[Records excerpted from a collection]
-=-=-

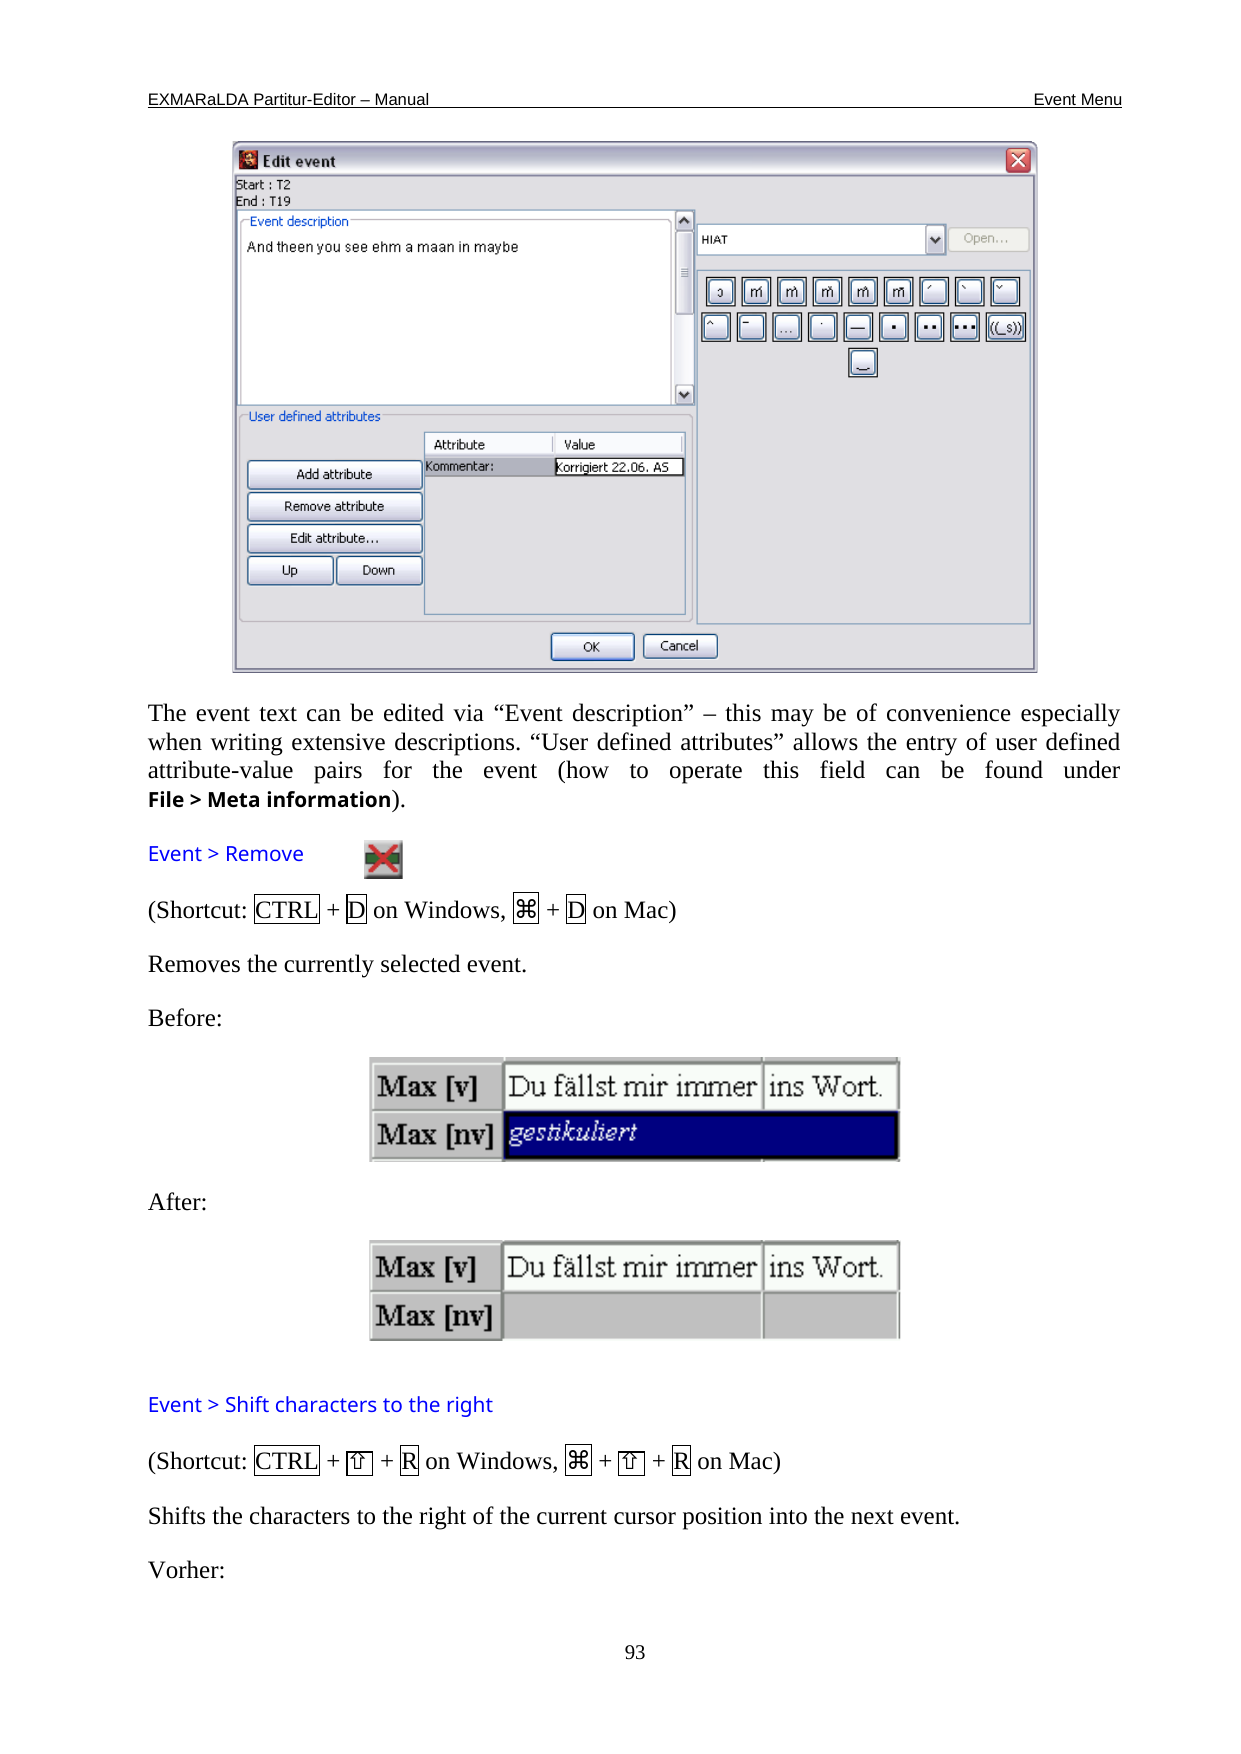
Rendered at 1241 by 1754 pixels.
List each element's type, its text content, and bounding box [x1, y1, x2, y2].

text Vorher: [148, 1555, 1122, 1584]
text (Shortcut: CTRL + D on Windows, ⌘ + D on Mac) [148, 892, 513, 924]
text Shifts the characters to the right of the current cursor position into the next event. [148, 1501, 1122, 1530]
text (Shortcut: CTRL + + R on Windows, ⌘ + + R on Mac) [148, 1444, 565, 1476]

-=-=-

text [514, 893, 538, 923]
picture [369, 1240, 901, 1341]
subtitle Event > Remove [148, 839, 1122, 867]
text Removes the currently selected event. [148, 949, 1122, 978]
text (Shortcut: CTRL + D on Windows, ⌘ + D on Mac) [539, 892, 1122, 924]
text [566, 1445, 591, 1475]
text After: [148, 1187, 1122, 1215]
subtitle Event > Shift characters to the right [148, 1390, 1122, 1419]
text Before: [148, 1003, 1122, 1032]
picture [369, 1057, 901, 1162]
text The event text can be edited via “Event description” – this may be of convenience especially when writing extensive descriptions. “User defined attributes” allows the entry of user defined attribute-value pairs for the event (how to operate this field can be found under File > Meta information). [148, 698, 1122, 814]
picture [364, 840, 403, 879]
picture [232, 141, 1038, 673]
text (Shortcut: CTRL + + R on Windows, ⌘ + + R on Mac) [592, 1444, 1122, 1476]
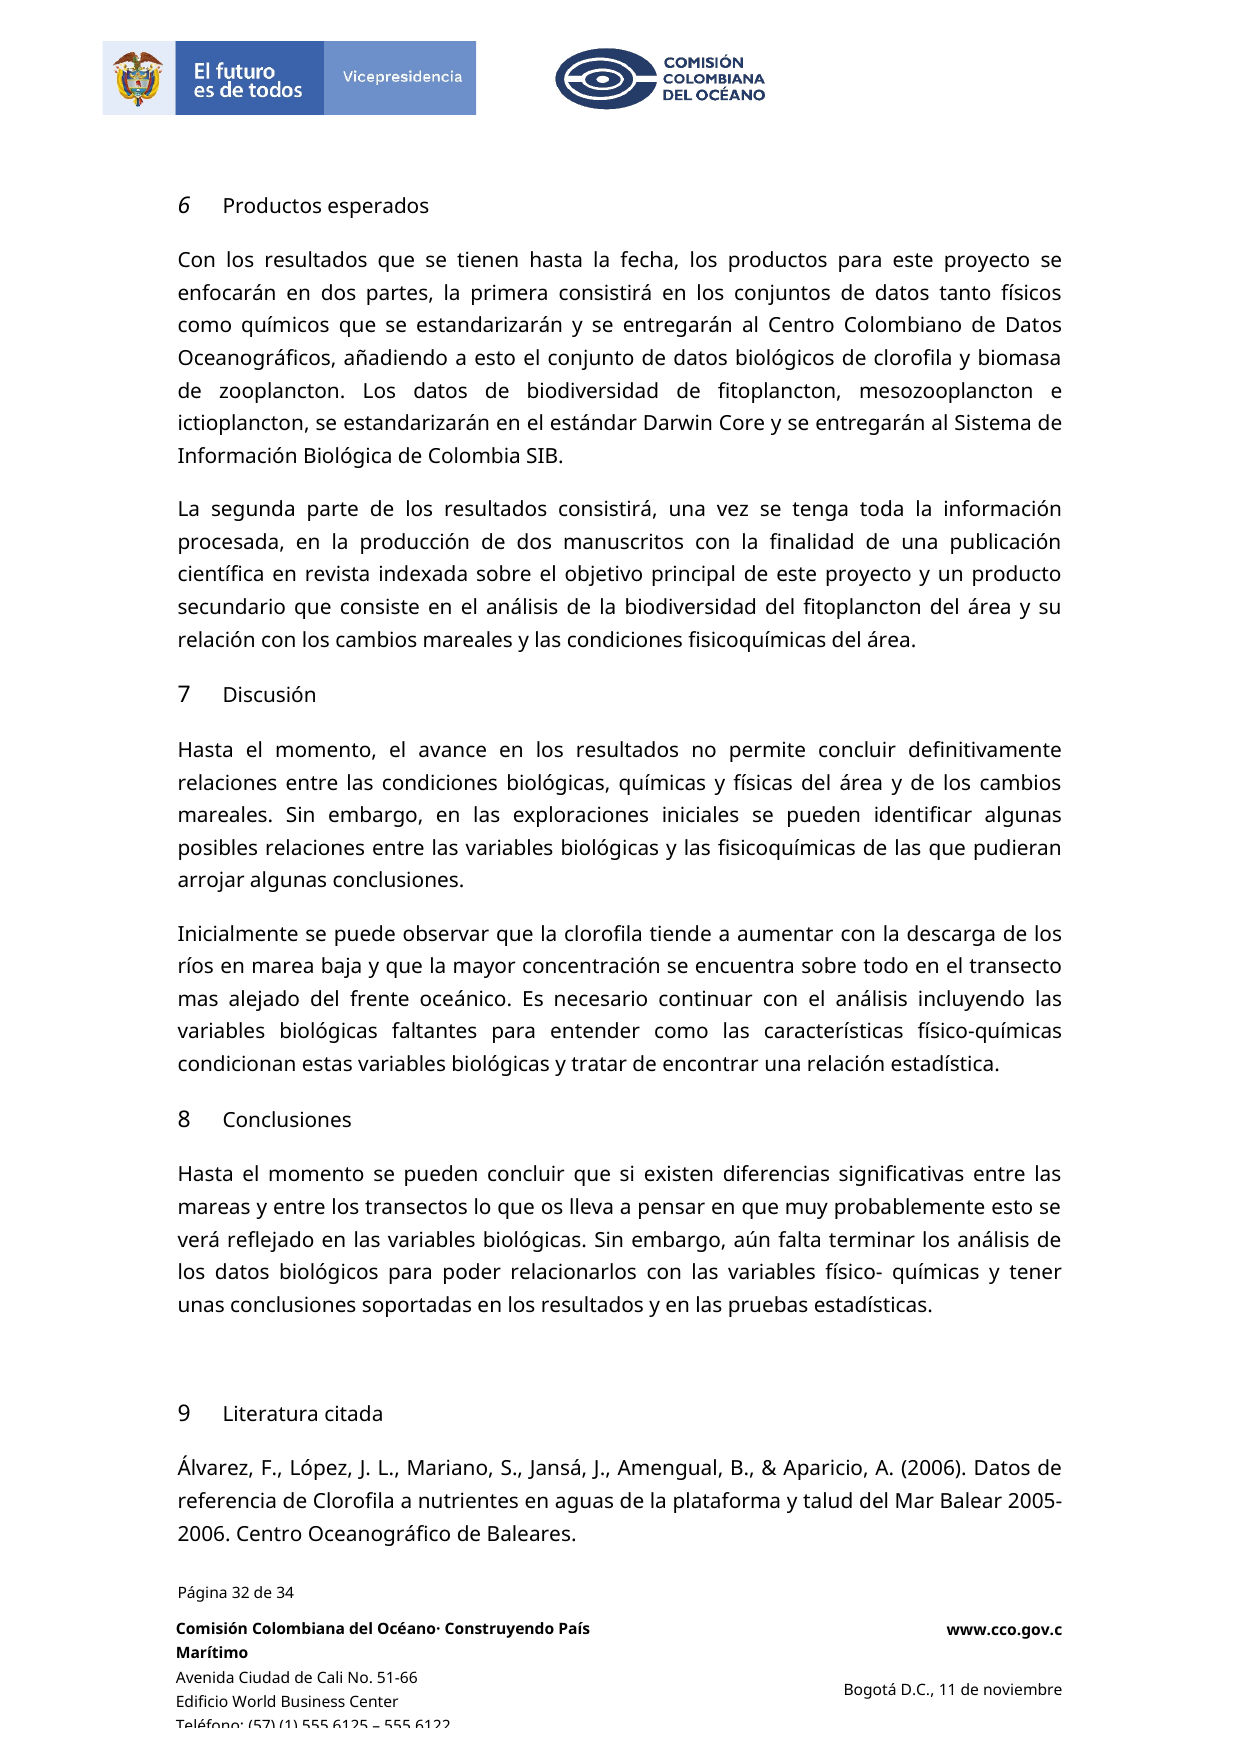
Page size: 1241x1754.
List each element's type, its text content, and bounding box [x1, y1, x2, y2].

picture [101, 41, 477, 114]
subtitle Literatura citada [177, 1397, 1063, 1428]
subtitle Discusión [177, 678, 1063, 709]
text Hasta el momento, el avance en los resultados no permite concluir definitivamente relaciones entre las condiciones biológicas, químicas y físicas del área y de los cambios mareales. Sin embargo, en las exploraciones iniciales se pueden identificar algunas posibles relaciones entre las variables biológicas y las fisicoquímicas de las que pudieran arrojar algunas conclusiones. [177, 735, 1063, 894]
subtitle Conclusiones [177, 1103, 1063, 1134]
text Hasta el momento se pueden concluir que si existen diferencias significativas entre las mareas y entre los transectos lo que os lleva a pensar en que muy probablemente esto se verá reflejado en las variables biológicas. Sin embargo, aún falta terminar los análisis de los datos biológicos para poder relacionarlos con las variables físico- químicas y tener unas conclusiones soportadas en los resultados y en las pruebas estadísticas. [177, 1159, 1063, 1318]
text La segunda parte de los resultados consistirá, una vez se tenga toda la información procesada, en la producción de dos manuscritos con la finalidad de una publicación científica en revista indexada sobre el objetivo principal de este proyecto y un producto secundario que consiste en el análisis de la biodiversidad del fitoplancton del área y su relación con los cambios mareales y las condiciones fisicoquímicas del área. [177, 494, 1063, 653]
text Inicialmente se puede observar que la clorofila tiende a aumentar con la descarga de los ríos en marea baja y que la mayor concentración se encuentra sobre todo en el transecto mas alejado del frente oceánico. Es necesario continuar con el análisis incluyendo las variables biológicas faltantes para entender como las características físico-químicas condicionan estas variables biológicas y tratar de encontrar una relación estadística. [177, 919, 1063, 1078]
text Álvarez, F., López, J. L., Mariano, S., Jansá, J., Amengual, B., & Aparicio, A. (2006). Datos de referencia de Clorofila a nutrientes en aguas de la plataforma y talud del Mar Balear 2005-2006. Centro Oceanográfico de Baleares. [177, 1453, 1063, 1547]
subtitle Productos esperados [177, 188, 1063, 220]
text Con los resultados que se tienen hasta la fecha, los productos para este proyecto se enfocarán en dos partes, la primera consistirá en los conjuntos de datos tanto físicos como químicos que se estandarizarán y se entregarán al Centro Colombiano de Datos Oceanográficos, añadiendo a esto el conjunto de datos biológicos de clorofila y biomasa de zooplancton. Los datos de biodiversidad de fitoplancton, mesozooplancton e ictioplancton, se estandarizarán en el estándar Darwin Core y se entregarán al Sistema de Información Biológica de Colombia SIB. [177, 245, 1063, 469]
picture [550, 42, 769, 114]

-=-=-

**Work task**
Only the lines above from the one containing "text [514, 893, 538, 923]" through the one containing "Page size: 1241x1754." should be returned, verbatim and inclusive, with pictures excluded.

**Response area**
text [514, 893, 538, 923]
picture [369, 1240, 901, 1341]
subtitle Event > Remove [148, 839, 1122, 867]
text Removes the currently selected event. [148, 949, 1122, 978]
text (Shortcut: CTRL + D on Windows, ⌘ + D on Mac) [539, 892, 1122, 924]
text [566, 1445, 591, 1475]
text After: [148, 1187, 1122, 1215]
subtitle Event > Shift characters to the right [148, 1390, 1122, 1419]
text Before: [148, 1003, 1122, 1032]
picture [369, 1057, 901, 1162]
text The event text can be edited via “Event description” – this may be of convenience especially when writing extensive descriptions. “User defined attributes” allows the entry of user defined attribute-value pairs for the event (how to operate this field can be found under File > Meta information). [148, 698, 1122, 814]
picture [364, 840, 403, 879]
picture [232, 141, 1038, 673]
text (Shortcut: CTRL + + R on Windows, ⌘ + + R on Mac) [592, 1444, 1122, 1476]
Page size: 1241x1754.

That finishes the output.